When starting a novel, is it good to create an outline of ideas or just to write the ideas into the story and hash it out later?

Are you the type who jumps into everything you do feet first? Or the type who researches everything before making a move?

Which type you are tells you which way you should approach the craft of writing a story.

Personally, I started out by jumping in feet first but, over time, decided that I put less time and effort into a story if I research and outline first. So I made myself slow down and learn how to do just that.

I’ve never regretted changing methods, but what worked for me might not work for others. So do what feels right for you.

Can I write a love story if I’ve never been in love?

If science fiction writers can write about worlds and times that don’t exist, then you can write about love.

All it takes is a well-honed —- and well-trained —- imagination.

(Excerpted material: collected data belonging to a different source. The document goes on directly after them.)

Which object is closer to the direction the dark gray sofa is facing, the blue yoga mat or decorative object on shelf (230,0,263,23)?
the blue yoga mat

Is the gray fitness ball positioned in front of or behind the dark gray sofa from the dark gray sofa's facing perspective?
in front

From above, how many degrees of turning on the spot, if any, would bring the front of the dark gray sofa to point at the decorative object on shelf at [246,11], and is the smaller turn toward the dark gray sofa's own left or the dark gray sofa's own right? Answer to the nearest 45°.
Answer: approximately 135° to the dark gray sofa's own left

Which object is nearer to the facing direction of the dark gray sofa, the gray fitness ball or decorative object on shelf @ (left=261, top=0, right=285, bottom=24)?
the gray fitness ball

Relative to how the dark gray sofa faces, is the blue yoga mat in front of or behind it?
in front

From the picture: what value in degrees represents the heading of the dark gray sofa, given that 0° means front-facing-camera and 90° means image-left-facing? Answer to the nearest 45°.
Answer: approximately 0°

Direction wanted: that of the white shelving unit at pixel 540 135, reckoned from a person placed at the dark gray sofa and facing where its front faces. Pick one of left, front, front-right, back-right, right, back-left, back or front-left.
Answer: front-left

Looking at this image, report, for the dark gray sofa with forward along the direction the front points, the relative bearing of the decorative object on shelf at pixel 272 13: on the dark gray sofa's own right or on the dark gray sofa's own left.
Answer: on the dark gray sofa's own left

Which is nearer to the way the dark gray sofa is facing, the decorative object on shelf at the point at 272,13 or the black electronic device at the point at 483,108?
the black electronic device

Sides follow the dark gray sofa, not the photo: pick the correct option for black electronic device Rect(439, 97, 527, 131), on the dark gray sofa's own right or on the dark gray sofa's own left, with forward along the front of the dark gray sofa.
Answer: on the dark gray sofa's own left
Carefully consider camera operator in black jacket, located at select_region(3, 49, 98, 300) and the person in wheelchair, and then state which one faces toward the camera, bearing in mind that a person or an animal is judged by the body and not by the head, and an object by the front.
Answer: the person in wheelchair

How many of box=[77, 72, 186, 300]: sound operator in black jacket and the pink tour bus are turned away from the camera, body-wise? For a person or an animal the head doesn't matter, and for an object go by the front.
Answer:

Because describing something you don’t personally know without thinking through how you want to do it, is an exercise in futility and will result in poor writing.

But describing something you don’t know after thinking it through and deciding what you want to say and why you want to say it is the mark of a professional writer of fiction.

What are female character cliches to avoid?

There are no cliches to avoid, male or female. None.

Cliches exist because they clue the reader into the character being described quickly and easily. That can be a good thing because it saves time and effort that can be put to better use telling the story.

The thing is, do a good job of describing your ‘cliche’ character. Don’t skimp and do delve deeply into your character.

Because then that cliche character won’t be a cliche after all, she’ll be a living, breathing, exciting example of a specific personality type.